**Directions:** Leave every image behind and restate the data word for word.

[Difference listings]
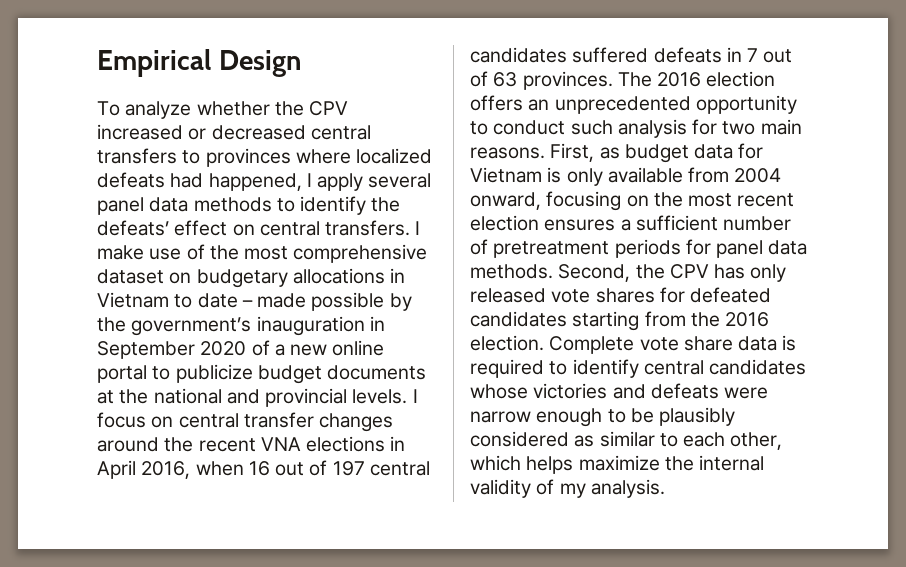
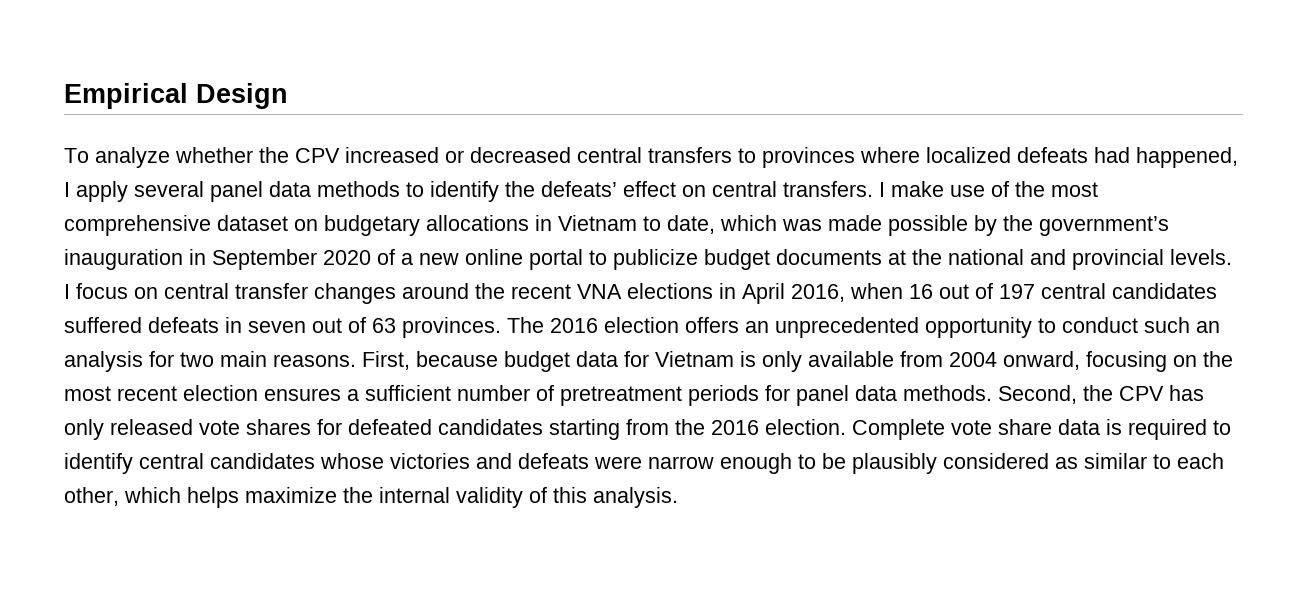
[197,293,253,308] date – -> [667,215,822,234] date, which was
[747,48,759,62] 7 -> [248,321,306,333] seven
(613, 127) none -> [1196,321,1220,333] an
[599,147,620,159] as -> [416,351,498,367] because
[559,483,586,498] my -> [553,487,587,503] this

**Response below:**
[197,293,253,308] date – -> [667,215,822,234] date, which was
[747,48,759,62] 7 -> [248,321,306,333] seven
(613, 127) none -> [1196,321,1220,333] an
[599,147,620,159] as -> [416,351,498,367] because
[559,483,586,498] my -> [553,487,587,503] this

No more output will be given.